For persons with CF, P. aeruginosa is a familiar and sometimes fatal foe. The Cystic Fibrosis Foundation estimates that roughly half of all people with CF are infected by Pseudomonas. Previous studies have indicated that chronic P. aeruginosa lung infections negatively impact life expectancy of CF patients, who currently live, on average, to approximately 44 years.

In the first stage of the trial, two “sentinel subjects” will receive one of three dosing strengths of the IV bacteriophage therapy. If, after 96 hours and no adverse effects, the second stage (2a) will enroll 32 participants into one of four arms: the three doses and a placebo.

After multiple follow-up visits over 30 days and an analysis of which dosing strength exhibited the most favorable safety and microbiologic activity, i.e. most effective at reducing P. aeruginosa, stage 2b will recruit up to 72 participants to either receive that IV dose or a placebo.

Enrollment will occur at 16 cystic fibrosis clinical research sites in the United States, including UC San Diego. It is randomized, double-blind and placebo-controlled. The trial is being conducted through the Antibacterial Resistance Leadership Group and funded by the National Institute of Allergy and Infectious Diseases, part of the National Institutes of Health, with additional support for the UC San Diego trial site from the Mallory Smith Legacy Fund.

Mallory Smith was born with cystic fibrosis and died in 2017 at the age of 25 from a multidrug-resistant bacterial infection following a double lung transplant.

Mallory’s death was a preventable tragedy. We are supporting the IPATH trial through Mallory’s Legacy Fund because Mark and I deeply believe in the promise of phage therapy to save lives by combatting multidrug-resistant bacteria.”

Diane Shader Smith, Mother

In an article published in 2020 in Nature Microbiology, Schooley and Steffanie Strathdee, PhD, associate dean of global health sciences and Harold Simon Professor in the Department of Medicine and IPATH co-director, describe phages as “living antibiotics.”

As such, said Schooley, researchers need to learn how to best use them to benefit patients through the same systematic clinical trials employed to evaluate traditional antibiotics.

The primary objectives of the new trial are first to determine the safety of a single IV phage dose in clinically stable patients with CF who are also infected with P. aeruginosa, said Schooley.

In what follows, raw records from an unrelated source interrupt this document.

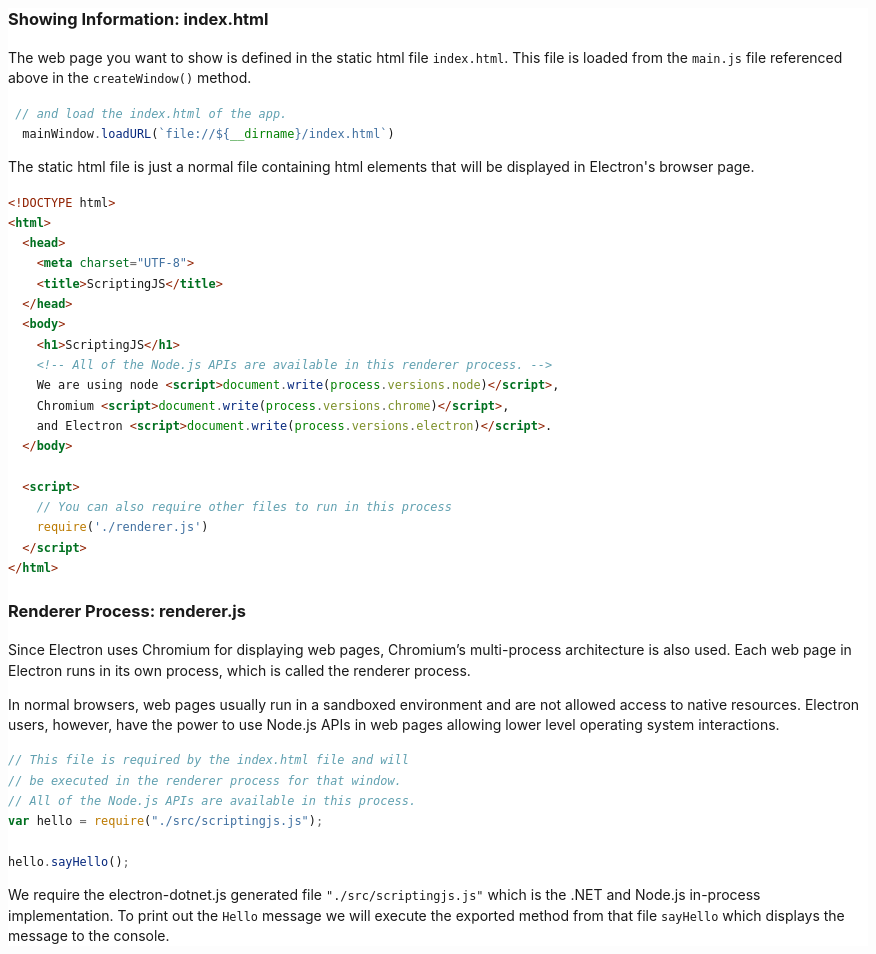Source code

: 
### Showing Information: index.html
The web page you want to show is defined in the static html file `index.html`.  This file is loaded from the `main.js` file referenced above in the `createWindow()` method.

``` js
 // and load the index.html of the app.
  mainWindow.loadURL(`file://${__dirname}/index.html`)
```

The static html file is just a normal file containing html elements that will be displayed in Electron's browser page.

``` html
<!DOCTYPE html>
<html>
  <head>
    <meta charset="UTF-8">
    <title>ScriptingJS</title>
  </head>
  <body>
    <h1>ScriptingJS</h1>
    <!-- All of the Node.js APIs are available in this renderer process. -->
    We are using node <script>document.write(process.versions.node)</script>,
    Chromium <script>document.write(process.versions.chrome)</script>,
    and Electron <script>document.write(process.versions.electron)</script>.
  </body>

  <script>
    // You can also require other files to run in this process
    require('./renderer.js')
  </script>
</html>

```

### Renderer Process: renderer.js

Since Electron uses Chromium for displaying web pages, Chromium’s multi-process architecture is also used. Each web page in Electron runs in its own process, which is called the renderer process.

In normal browsers, web pages usually run in a sandboxed environment and are not allowed access to native resources. Electron users, however, have the power to use Node.js APIs in web pages allowing lower level operating system interactions.

``` js
// This file is required by the index.html file and will
// be executed in the renderer process for that window.
// All of the Node.js APIs are available in this process.
var hello = require("./src/scriptingjs.js");

hello.sayHello();
```

We require the electron-dotnet.js generated file `"./src/scriptingjs.js"` which is the .NET and Node.js in-process implementation. To print out the `Hello` message we will execute the exported method from that file `sayHello` which displays the message to the console.
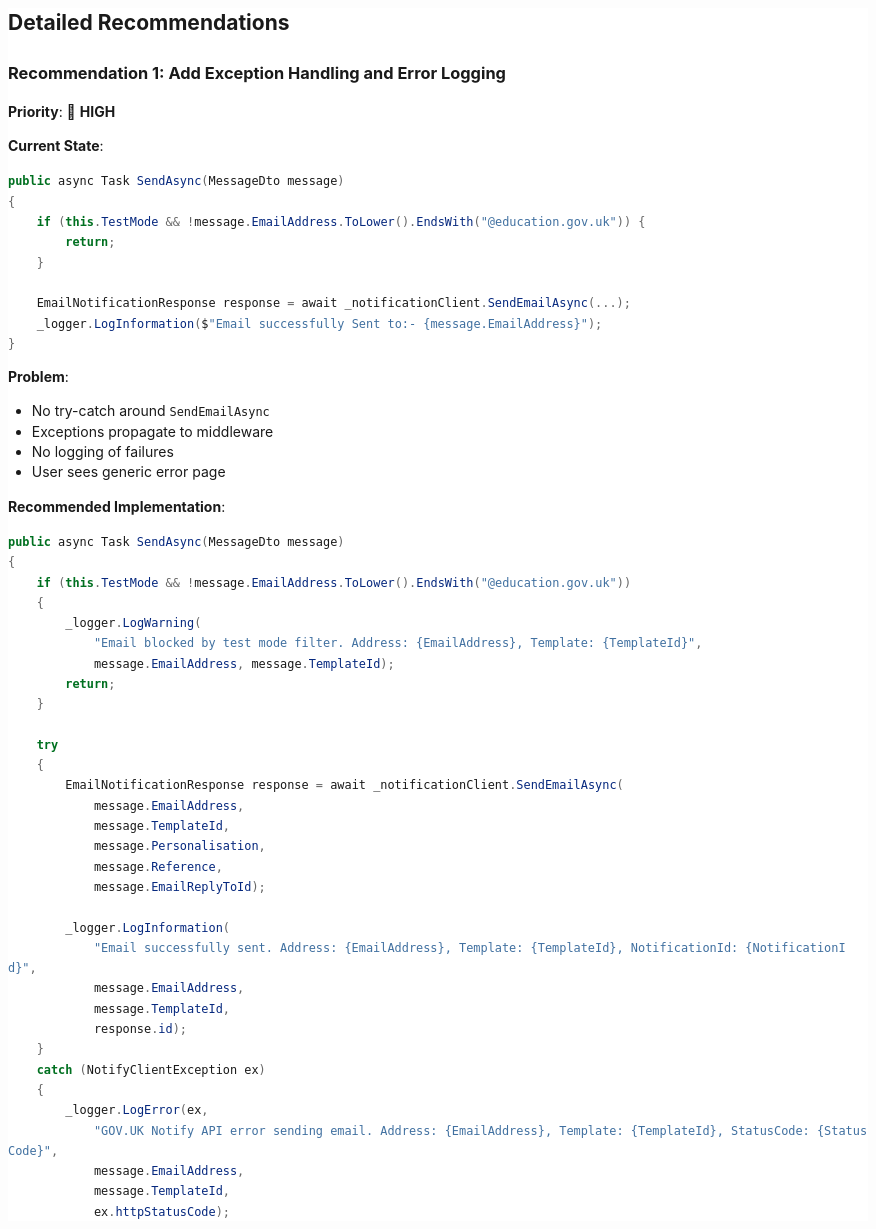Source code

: 
## Detailed Recommendations

### Recommendation 1: Add Exception Handling and Error Logging

**Priority**: 🔴 **HIGH**

**Current State**:
```csharp
public async Task SendAsync(MessageDto message)
{
    if (this.TestMode && !message.EmailAddress.ToLower().EndsWith("@education.gov.uk")) {
        return;
    }

    EmailNotificationResponse response = await _notificationClient.SendEmailAsync(...);
    _logger.LogInformation($"Email successfully Sent to:- {message.EmailAddress}");
}
```

**Problem**:
- No try-catch around `SendEmailAsync`
- Exceptions propagate to middleware
- No logging of failures
- User sees generic error page

**Recommended Implementation**:

```csharp
public async Task SendAsync(MessageDto message)
{
    if (this.TestMode && !message.EmailAddress.ToLower().EndsWith("@education.gov.uk"))
    {
        _logger.LogWarning(
            "Email blocked by test mode filter. Address: {EmailAddress}, Template: {TemplateId}",
            message.EmailAddress, message.TemplateId);
        return;
    }

    try
    {
        EmailNotificationResponse response = await _notificationClient.SendEmailAsync(
            message.EmailAddress, 
            message.TemplateId, 
            message.Personalisation, 
            message.Reference, 
            message.EmailReplyToId);

        _logger.LogInformation(
            "Email successfully sent. Address: {EmailAddress}, Template: {TemplateId}, NotificationId: {NotificationId}",
            message.EmailAddress, 
            message.TemplateId, 
            response.id);
    }
    catch (NotifyClientException ex)
    {
        _logger.LogError(ex,
            "GOV.UK Notify API error sending email. Address: {EmailAddress}, Template: {TemplateId}, StatusCode: {StatusCode}",
            message.EmailAddress,
            message.TemplateId,
            ex.httpStatusCode);

```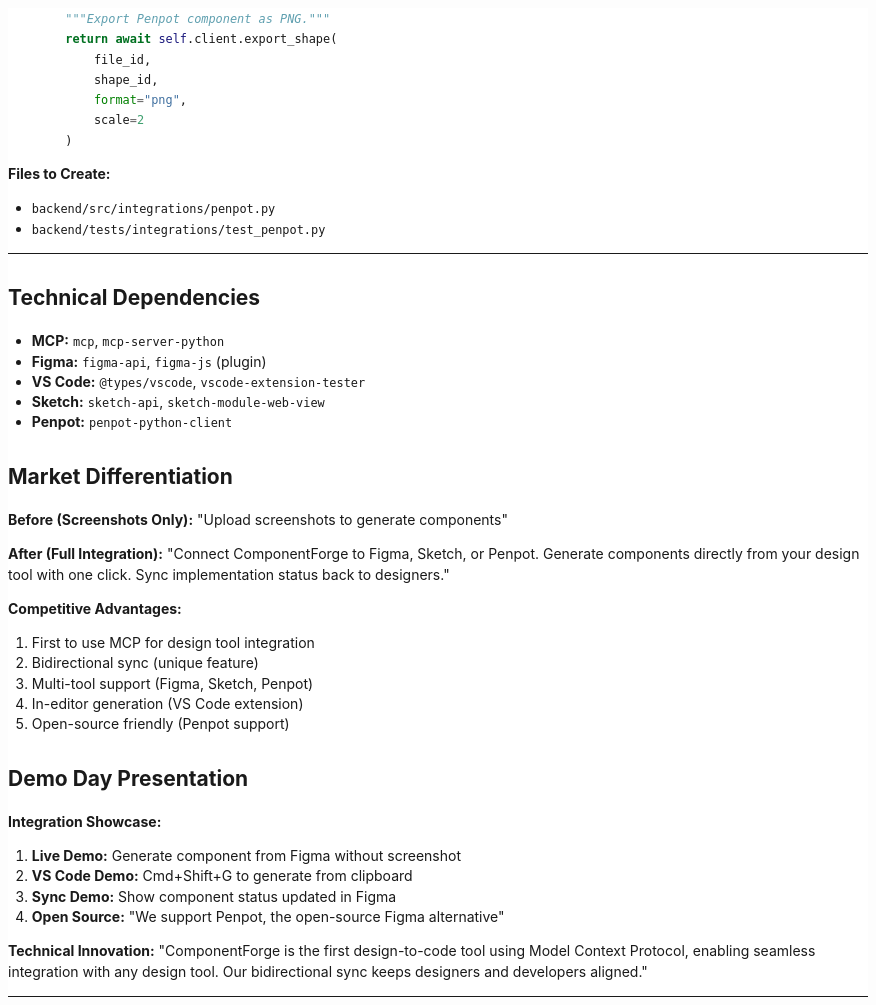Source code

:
 ```python
        """Export Penpot component as PNG."""
        return await self.client.export_shape(
            file_id,
            shape_id,
            format="png",
            scale=2
        )
```

**Files to Create:**
- `backend/src/integrations/penpot.py`
- `backend/tests/integrations/test_penpot.py`

---

## Technical Dependencies

- **MCP:** `mcp`, `mcp-server-python`
- **Figma:** `figma-api`, `figma-js` (plugin)
- **VS Code:** `@types/vscode`, `vscode-extension-tester`
- **Sketch:** `sketch-api`, `sketch-module-web-view`
- **Penpot:** `penpot-python-client`

## Market Differentiation

**Before (Screenshots Only):**
"Upload screenshots to generate components"

**After (Full Integration):**
"Connect ComponentForge to Figma, Sketch, or Penpot. Generate components directly from your design tool with one click. Sync implementation status back to designers."

**Competitive Advantages:**
1. First to use MCP for design tool integration
2. Bidirectional sync (unique feature)
3. Multi-tool support (Figma, Sketch, Penpot)
4. In-editor generation (VS Code extension)
5. Open-source friendly (Penpot support)

## Demo Day Presentation

**Integration Showcase:**
1. **Live Demo:** Generate component from Figma without screenshot
2. **VS Code Demo:** Cmd+Shift+G to generate from clipboard
3. **Sync Demo:** Show component status updated in Figma
4. **Open Source:** "We support Penpot, the open-source Figma alternative"

**Technical Innovation:**
"ComponentForge is the first design-to-code tool using Model Context Protocol, enabling seamless integration with any design tool. Our bidirectional sync keeps designers and developers aligned."

---
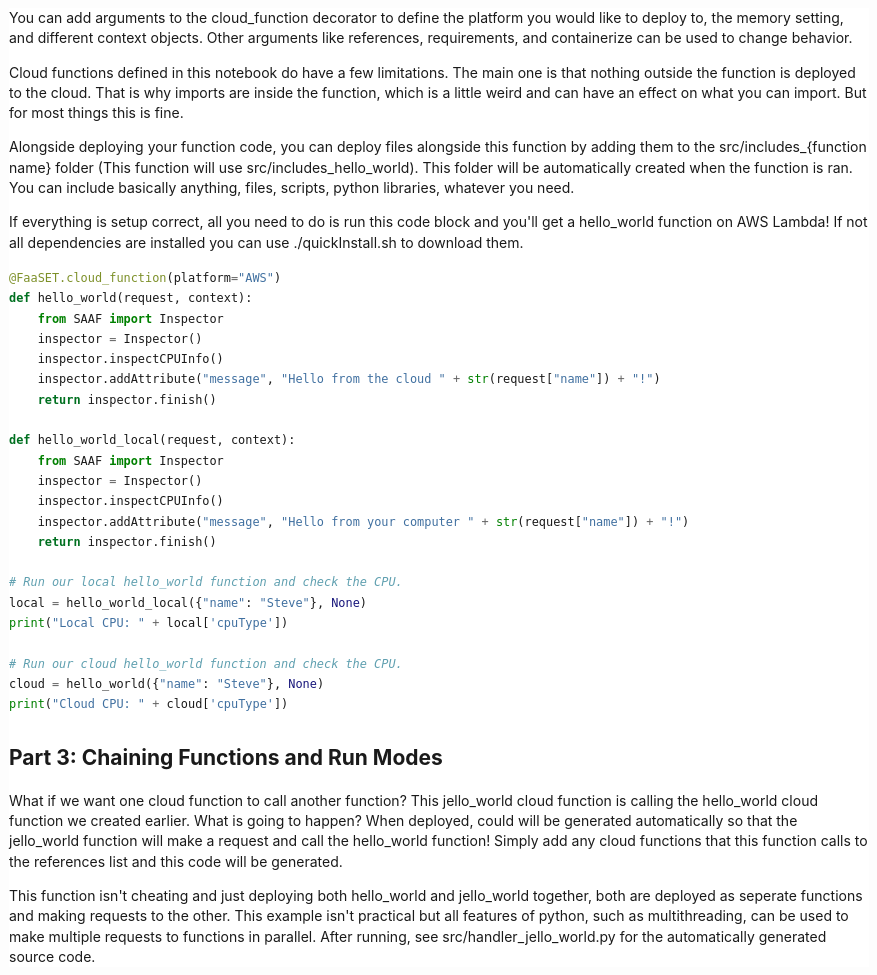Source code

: You can add arguments to the cloud_function decorator to define the platform you would like to deploy to, the memory setting, and different context objects. Other arguments like references, requirements, and containerize can be used to change behavior.

Cloud functions defined in this notebook do have a few limitations. The main one is that nothing outside the function is deployed to the cloud. That is why imports are inside the function, which is a little weird and can have an effect on what you can import. But for most things this is fine. 

Alongside deploying your function code, you can deploy files alongside this function by adding them to the src/includes_{function name} folder (This function will use src/includes_hello_world). This folder will be automatically created when the function is ran. You can include basically anything, files, scripts, python libraries, whatever you need.

If everything is setup correct, all you need to do is run this code block and you'll get a hello_world function on AWS Lambda! If not all dependencies are installed you can use ./quickInstall.sh to download them.


```python
@FaaSET.cloud_function(platform="AWS")
def hello_world(request, context): 
    from SAAF import Inspector
    inspector = Inspector()
    inspector.inspectCPUInfo()
    inspector.addAttribute("message", "Hello from the cloud " + str(request["name"]) + "!")
    return inspector.finish()

def hello_world_local(request, context): 
    from SAAF import Inspector
    inspector = Inspector()
    inspector.inspectCPUInfo()
    inspector.addAttribute("message", "Hello from your computer " + str(request["name"]) + "!") 
    return inspector.finish()

# Run our local hello_world function and check the CPU.
local = hello_world_local({"name": "Steve"}, None)
print("Local CPU: " + local['cpuType'])

# Run our cloud hello_world function and check the CPU.
cloud = hello_world({"name": "Steve"}, None)
print("Cloud CPU: " + cloud['cpuType'])

```

## Part 3: Chaining Functions and Run Modes

What if we want one cloud function to call another function? This jello_world cloud function is calling the hello_world cloud function we created earlier. What is going to happen? When deployed, could will be generated automatically so that the jello_world function will make a request and call the hello_world function! Simply add any cloud functions that this function calls to the references list and this code will be generated.

This function isn't cheating and just deploying both hello_world and jello_world together, both are deployed as seperate functions and making requests to the other. This example isn't practical but all features of python, such as multithreading, can be used to make multiple requests to functions in parallel. After running, see src/handler_jello_world.py for the automatically generated source code.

“Second, it’s to describe the microbiological activity of a single IV dose and third, to assess the benefit-to-risk profile for CF patients with P. aeruginosa infections. This is one study, with a distinct patient cohort and carefully prescribed goals. It’s a step, but an important one that can, if ultimately proven successful, help address the growing, global problem of antimicrobial resistance and measurably improve patients’ lives.”

Estimated study completion date is early 2025.